With my hands on the kneeling archer.
 This was the only warrior so far who was found still in one piece.  He's a kneeling archer, but his bow has long since deteriorated.  You can tell what rank the men have by their uniforms and hairstyles!  Each warrior is unique in appearance because they made separate pieces, assembled them in different patterns, then added extra clay to create differing facial features.

Of course Kirk wanted to pose by one of the 8 generals who have been found so far (even though Kirk's only a Captain).  There are a total of about 8000 terra cotta warriors in all.

Xi'an has an old city wall built in 1370 that is still completely intact with a moat around the outside.  Unfortunately, we were so long at the warriors (because of the mobs of people) that we didn't have time to rent a bike and ride all the way (8-1/2 miles) around the wall.  But we did walk along and see some lovely sights.
Yes, that's air pollution clouding the views.

The wall was meant for protection, of course, and has some beautiful Chinese pagoda-style buildings along the ramparts.  It's quite wide so there was plenty of room to march a whole army along the top of it (40-46').  No stairs, though, as on the Great Wall of China; only those that you take from ground level to the top.

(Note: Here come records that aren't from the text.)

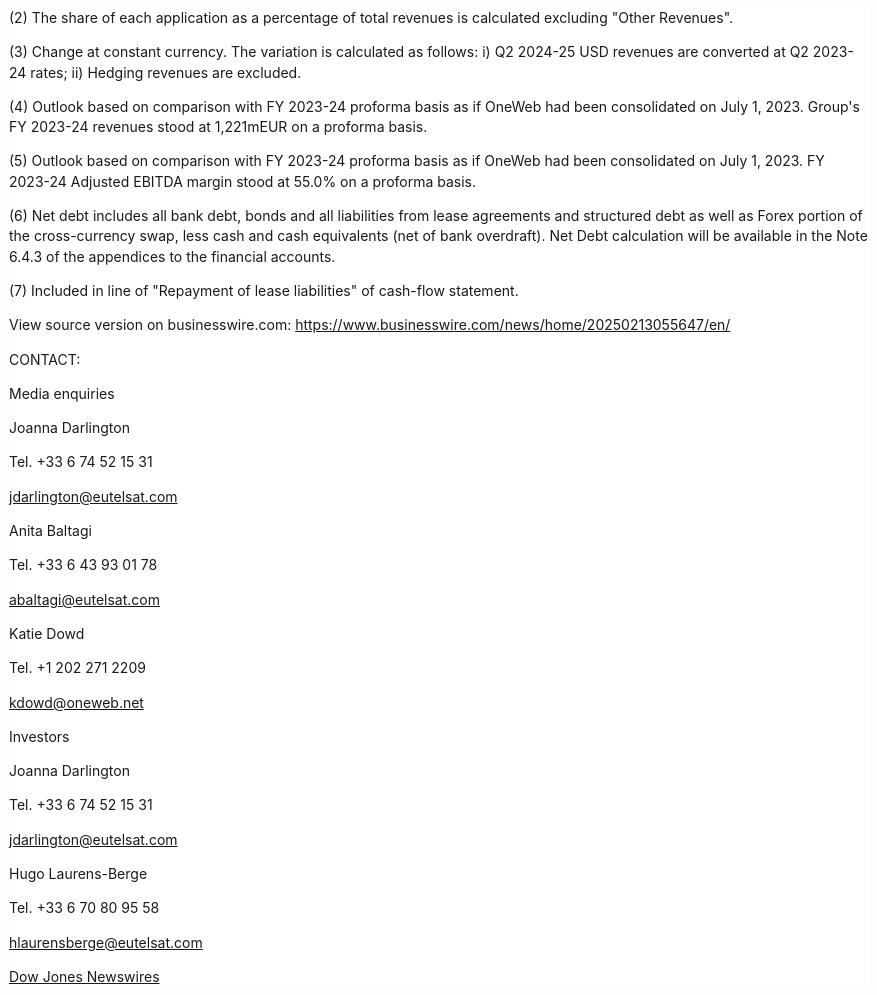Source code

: (2) The share of each application as a percentage of total revenues is calculated excluding "Other Revenues".

(3) Change at constant currency. The variation is calculated as follows: i) Q2 2024-25 USD revenues are converted at Q2 2023-24 rates; ii) Hedging revenues are excluded.

(4) Outlook based on comparison with FY 2023-24 proforma basis as if OneWeb had been consolidated on July 1, 2023. Group's FY 2023-24 revenues stood at 1,221mEUR on a proforma basis.

(5) Outlook based on comparison with FY 2023-24 proforma basis as if OneWeb had been consolidated on July 1, 2023. FY 2023-24 Adjusted EBITDA margin stood at 55.0% on a proforma basis.

(6) Net debt includes all bank debt, bonds and all liabilities from lease agreements and structured debt as well as Forex portion of the cross-currency swap, less cash and cash equivalents (net of bank overdraft). Net Debt calculation will be available in the Note 6.4.3 of the appendices to the financial accounts.

(7) Included in line of "Repayment of lease liabilities" of cash-flow statement.

View source version on businesswire.com: https://www.businesswire.com/news/home/20250213055647/en/

CONTACT:

Media enquiries

Joanna Darlington

Tel. +33 6 74 52 15 31

jdarlington@eutelsat.com

Anita Baltagi

Tel. +33 6 43 93 01 78

abaltagi@eutelsat.com

Katie Dowd

Tel. +1 202 271 2209

kdowd@oneweb.net

Investors

Joanna Darlington

Tel. +33 6 74 52 15 31

jdarlington@eutelsat.com

Hugo Laurens-Berge

Tel. +33 6 70 80 95 58

hlaurensberge@eutelsat.com

[Dow Jones Newswires](https://www.tradingview.com/news/DJN_DN20250214001028:0/)
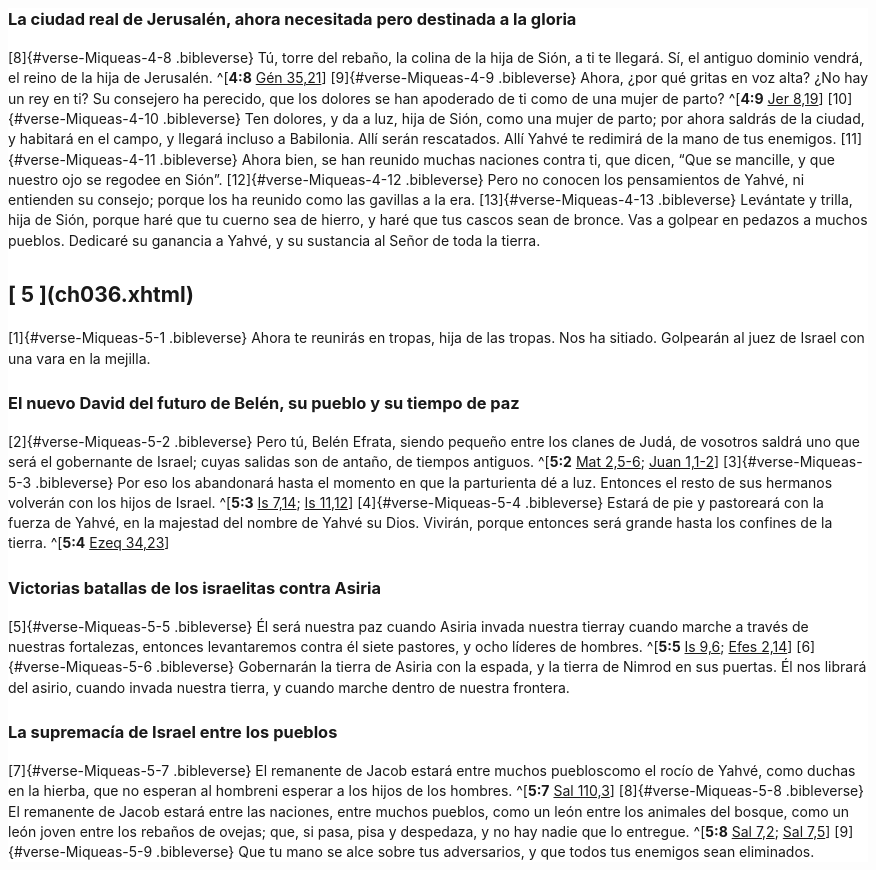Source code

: ### La ciudad real de Jerusalén, ahora necesitada pero destinada a la gloria
[8]{#verse-Miqueas-4-8 .bibleverse} Tú, torre del rebaño, la colina de la hija de Sión, a ti te llegará. Sí, el antiguo dominio vendrá, el reino de la hija de Jerusalén. ^[**4:8** [Gén 35,21](ch004.xhtml#verse-Génesis-35-21)] [9]{#verse-Miqueas-4-9 .bibleverse} Ahora, ¿por qué gritas en voz alta? ¿No hay un rey en ti? Su consejero ha perecido, que los dolores se han apoderado de ti como de una mujer de parto? ^[**4:9** [Jer 8,19](ch027.xhtml#verse-Jeremías-8-19)] [10]{#verse-Miqueas-4-10 .bibleverse} Ten dolores, y da a luz, hija de Sión, como una mujer de parto; por ahora saldrás de la ciudad, y habitará en el campo, y llegará incluso a Babilonia. Allí serán rescatados. Allí Yahvé te redimirá de la mano de tus enemigos. [11]{#verse-Miqueas-4-11 .bibleverse} Ahora bien, se han reunido muchas naciones contra ti, que dicen, “Que se mancille, y que nuestro ojo se regodee en Sión”. [12]{#verse-Miqueas-4-12 .bibleverse} Pero no conocen los pensamientos de Yahvé, ni entienden su consejo; porque los ha reunido como las gavillas a la era. [13]{#verse-Miqueas-4-13 .bibleverse} Levántate y trilla, hija de Sión, porque haré que tu cuerno sea de hierro, y haré que tus cascos sean de bronce. Vas a golpear en pedazos a muchos pueblos. Dedicaré su ganancia a Yahvé, y su sustancia al Señor de toda la tierra.

<h2 class="chaptertitle">[&nbsp;5&nbsp;](ch036.xhtml)<span><span id="chapter-Miqueas-5"></span></span></h2>

[1]{#verse-Miqueas-5-1 .bibleverse} Ahora te reunirás en tropas, hija de las tropas. Nos ha sitiado. Golpearán al juez de Israel con una vara en la mejilla.

### El nuevo David del futuro de Belén, su pueblo y su tiempo de paz
[2]{#verse-Miqueas-5-2 .bibleverse} Pero tú, Belén Efrata, siendo pequeño entre los clanes de Judá, de vosotros saldrá uno que será el gobernante de Israel; cuyas salidas son de antaño, de tiempos antiguos. ^[**5:2** [Mat 2,5-6](ch043.xhtml#verse-Mateo-2-5); [Juan 1,1-2](ch046.xhtml#verse-Juan-1-1)] [3]{#verse-Miqueas-5-3 .bibleverse} Por eso los abandonará hasta el momento en que la parturienta dé a luz. Entonces el resto de sus hermanos volverán con los hijos de Israel. ^[**5:3** [Is 7,14](ch026.xhtml#verse-Isaías-7-14); [Is 11,12](ch026.xhtml#verse-Isaías-11-12)] [4]{#verse-Miqueas-5-4 .bibleverse} Estará de pie y pastoreará con la fuerza de Yahvé, en la majestad del nombre de Yahvé su Dios. Vivirán, porque entonces será grande hasta los confines de la tierra. ^[**5:4** [Ezeq 34,23](ch029.xhtml#verse-Ezequiel-34-23)]

### Victorias batallas de los israelitas contra Asiria
[5]{#verse-Miqueas-5-5 .bibleverse} Él será nuestra paz cuando Asiria invada nuestra tierray cuando marche a través de nuestras fortalezas, entonces levantaremos contra él siete pastores, y ocho líderes de hombres. ^[**5:5** [Is 9,6](ch026.xhtml#verse-Isaías-9-6); [Efes 2,14](ch052.xhtml#verse-Efesios-2-14)] [6]{#verse-Miqueas-5-6 .bibleverse} Gobernarán la tierra de Asiria con la espada, y la tierra de Nimrod en sus puertas. Él nos librará del asirio, cuando invada nuestra tierra, y cuando marche dentro de nuestra frontera.

### La supremacía de Israel entre los pueblos
[7]{#verse-Miqueas-5-7 .bibleverse} El remanente de Jacob estará entre muchos puebloscomo el rocío de Yahvé, como duchas en la hierba, que no esperan al hombreni esperar a los hijos de los hombres. ^[**5:7** [Sal 110,3](ch022.xhtml#verse-Salmos-110-3)] [8]{#verse-Miqueas-5-8 .bibleverse} El remanente de Jacob estará entre las naciones, entre muchos pueblos, como un león entre los animales del bosque, como un león joven entre los rebaños de ovejas; que, si pasa, pisa y despedaza, y no hay nadie que lo entregue. ^[**5:8** [Sal 7,2](ch022.xhtml#verse-Salmos-7-2); [Sal 7,5](ch022.xhtml#verse-Salmos-7-5)] [9]{#verse-Miqueas-5-9 .bibleverse} Que tu mano se alce sobre tus adversarios, y que todos tus enemigos sean eliminados.

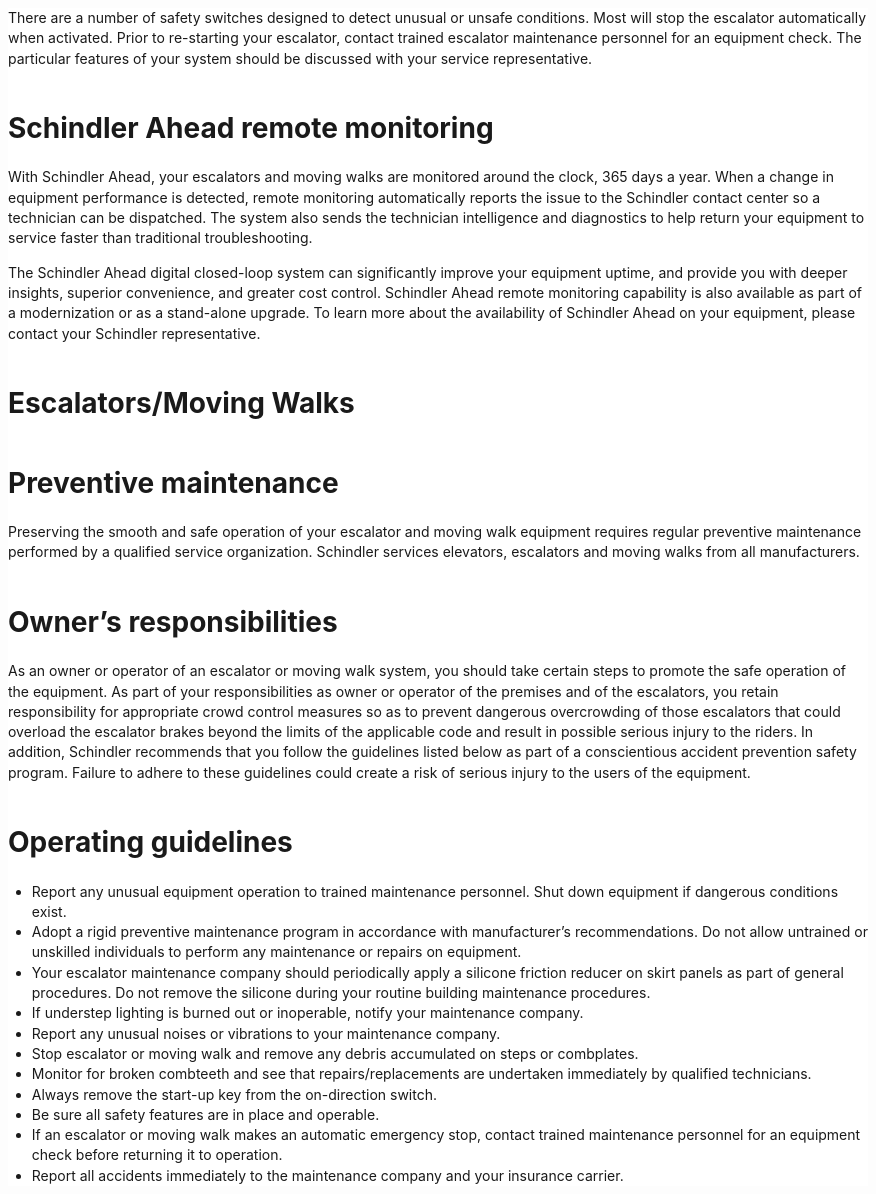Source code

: There are a number of safety switches designed to detect unusual or unsafe conditions. Most will stop the escalator automatically when activated. Prior to re-starting your escalator, contact trained escalator maintenance personnel for an equipment check. The particular features of your system should be discussed with your service representative.

# Schindler Ahead remote monitoring

With Schindler Ahead, your escalators and moving walks are monitored around the clock, 365 days a year. When a change in equipment performance is detected, remote monitoring automatically reports the issue to the Schindler contact center so a technician can be dispatched. The system also sends the technician intelligence and diagnostics to help return your equipment to service faster than traditional troubleshooting.

The Schindler Ahead digital closed-loop system can significantly improve your equipment uptime, and provide you with deeper insights, superior convenience, and greater cost control. Schindler Ahead remote monitoring capability is also available as part of a modernization or as a stand-alone upgrade. To learn more about the availability of Schindler Ahead on your equipment, please contact your Schindler representative.

# Escalators/Moving Walks

# Preventive maintenance

Preserving the smooth and safe operation of your escalator and moving walk equipment requires regular preventive maintenance performed by a qualified service organization. Schindler services elevators, escalators and moving walks from all manufacturers.

# Owner’s responsibilities

As an owner or operator of an escalator or moving walk system, you should take certain steps to promote the safe operation of the equipment. As part of your responsibilities as owner or operator of the premises and of the escalators, you retain responsibility for appropriate crowd control measures so as to prevent dangerous overcrowding of those escalators that could overload the escalator brakes beyond the limits of the applicable code and result in possible serious injury to the riders. In addition, Schindler recommends that you follow the guidelines listed below as part of a conscientious accident prevention safety program. Failure to adhere to these guidelines could create a risk of serious injury to the users of the equipment.

# Operating guidelines

- Report any unusual equipment operation to trained maintenance personnel. Shut down equipment if dangerous conditions exist.
- Adopt a rigid preventive maintenance program in accordance with manufacturer’s recommendations. Do not allow untrained or unskilled individuals to perform any maintenance or repairs on equipment.
- Your escalator maintenance company should periodically apply a silicone friction reducer on skirt panels as part of general procedures. Do not remove the silicone during your routine building maintenance procedures.
- If understep lighting is burned out or inoperable, notify your maintenance company.
- Report any unusual noises or vibrations to your maintenance company.
- Stop escalator or moving walk and remove any debris accumulated on steps or combplates.
- Monitor for broken combteeth and see that repairs/replacements are undertaken immediately by qualified technicians.
- Always remove the start-up key from the on-direction switch.
- Be sure all safety features are in place and operable.
- If an escalator or moving walk makes an automatic emergency stop, contact trained maintenance personnel for an equipment check before returning it to operation.
- Report all accidents immediately to the maintenance company and your insurance carrier.
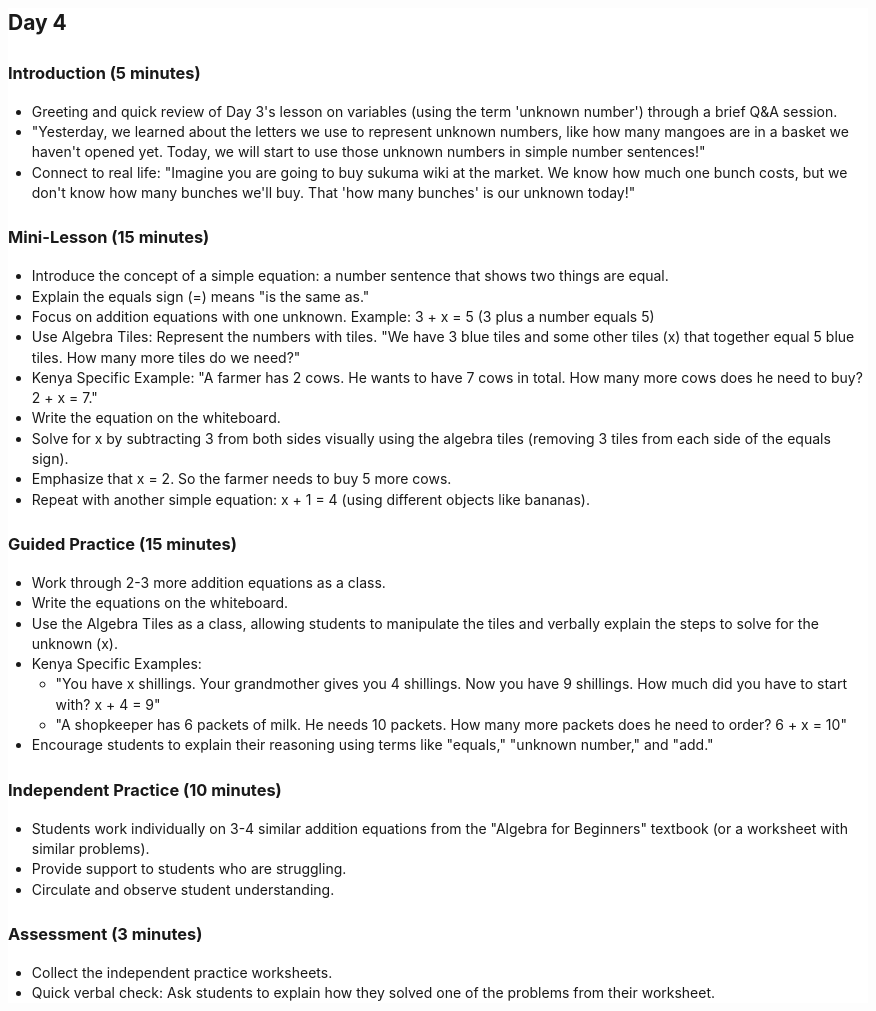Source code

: ## Day 4
### Introduction (5 minutes)
*   Greeting and quick review of Day 3's lesson on variables (using the term 'unknown number') through a brief Q&A session.
*   "Yesterday, we learned about the letters we use to represent unknown numbers, like how many mangoes are in a basket we haven't opened yet. Today, we will start to use those unknown numbers in simple number sentences!"
*   Connect to real life: "Imagine you are going to buy sukuma wiki at the market. We know how much one bunch costs, but we don't know how many bunches we'll buy. That 'how many bunches' is our unknown today!"

### Mini-Lesson (15 minutes)
*   Introduce the concept of a simple equation: a number sentence that shows two things are equal.
*   Explain the equals sign (=) means "is the same as."
*   Focus on addition equations with one unknown. Example:  3 + x = 5 (3 plus a number equals 5)
*   Use Algebra Tiles: Represent the numbers with tiles. "We have 3 blue tiles and some other tiles (x) that together equal 5 blue tiles. How many more tiles do we need?"
*   Kenya Specific Example: "A farmer has 2 cows. He wants to have 7 cows in total. How many more cows does he need to buy? 2 + x = 7."
*   Write the equation on the whiteboard.
*   Solve for x by subtracting 3 from both sides visually using the algebra tiles (removing 3 tiles from each side of the equals sign).
*   Emphasize that x = 2. So the farmer needs to buy 5 more cows.
*   Repeat with another simple equation: x + 1 = 4 (using different objects like bananas).

### Guided Practice (15 minutes)
*   Work through 2-3 more addition equations as a class.
*   Write the equations on the whiteboard.
*   Use the Algebra Tiles as a class, allowing students to manipulate the tiles and verbally explain the steps to solve for the unknown (x).
*   Kenya Specific Examples:
    *   "You have x shillings. Your grandmother gives you 4 shillings. Now you have 9 shillings. How much did you have to start with? x + 4 = 9"
    *   "A shopkeeper has 6 packets of milk. He needs 10 packets. How many more packets does he need to order? 6 + x = 10"
*   Encourage students to explain their reasoning using terms like "equals," "unknown number," and "add."

### Independent Practice (10 minutes)
*   Students work individually on 3-4 similar addition equations from the "Algebra for Beginners" textbook (or a worksheet with similar problems).
*   Provide support to students who are struggling.
*   Circulate and observe student understanding.

### Assessment (3 minutes)
*   Collect the independent practice worksheets.
*   Quick verbal check: Ask students to explain how they solved one of the problems from their worksheet.
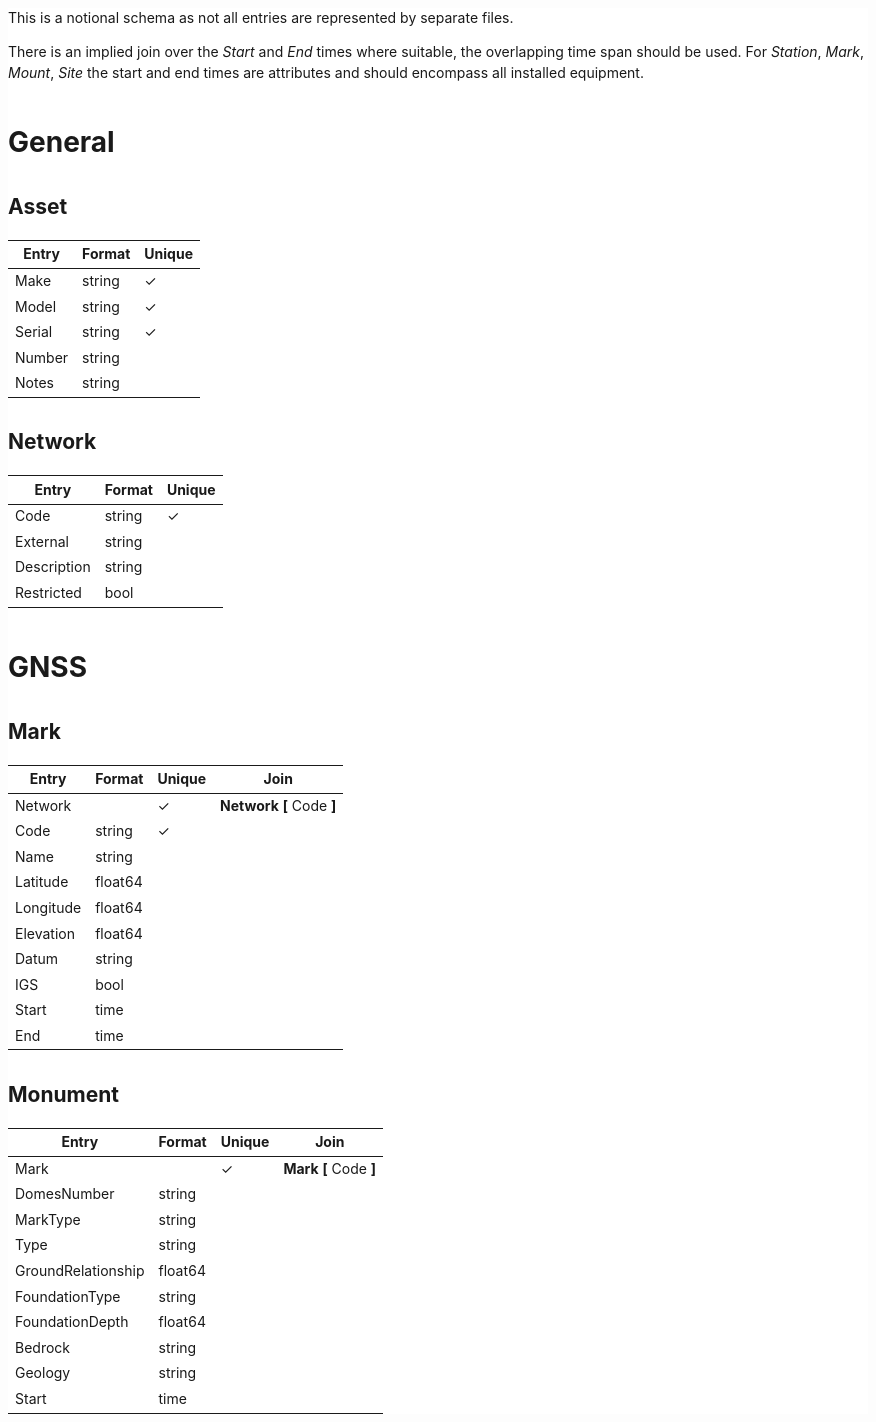 This is a notional schema as not all entries are represented by separate files.

There is an implied join over the _Start_ and _End_ times where suitable,
the overlapping time span should be used. For _Station_, _Mark_, _Mount_, _Site_ the
start and end times are attributes and should encompass all installed equipment.

# General

## Asset
Entry|Format|Unique
---|---|---
Make   | string| &#10003;
Model  | string| &#10003;
Serial | string| &#10003;
Number | string
Notes  | string

<div style="page-break-after: always;"></div>

## Network
Entry|Format|Unique
---|---|---
Code        | string| &#10003;
External    | string
Description | string
Restricted  | bool

<div style="page-break-after: always;"></div>

# GNSS

## Mark
Entry|Format|Unique|Join
---|---|---|---
Network   | |&#10003; | **Network** **[** Code **]**
Code      | string|&#10003;
Name      | string
Latitude  | float64
Longitude | float64
Elevation | float64
Datum     | string
IGS       | bool
Start     | time
End       | time

<div style="page-break-after: always;"></div>

## Monument
Entry|Format|Unique|Join
---|---|---|---
Mark               | |&#10003; | **Mark** **[** Code **]**
DomesNumber        | string
MarkType           | string
Type               | string
GroundRelationship | float64
FoundationType     | string
FoundationDepth    | float64
Bedrock            | string
Geology            | string
Start              | time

Watching the Chinese people is always an interesting pastime.  Heartstrings are tugged when you see some of the more destitute.
Some kind of "garage sale" on the dirt.

See the woman just above the yellow box?  I don't know if she lives here or what?
Then again, there are some tender mercies when you see something that reminds you of a loved one or brings you back closer to home.
My Dad walked just like this the last years of his life.
   We went downtown to the large fountain near the Buddhist Temple and the Big Wild Goose Pagoda.  It was fun to see the Chinese boys enjoying some familiar long board skating.
Hey Mark & Caitlin--what do you think?  Want to join them? (Big Wild Goose Pagoda in the background.)
We enjoyed hearing the music and watching the fountain show, but had the most fun talking to the Chinese youth and watching the little children.  Everyone is so excited to talk to the foreigners, and they all want their pictures taken with us, making the traditional "V" with their fingers.
Largest Musical Fountain Show in Asia

Mmmm, cotton candy!

Little Tang Princess

Trees lit up after the show--red, of course!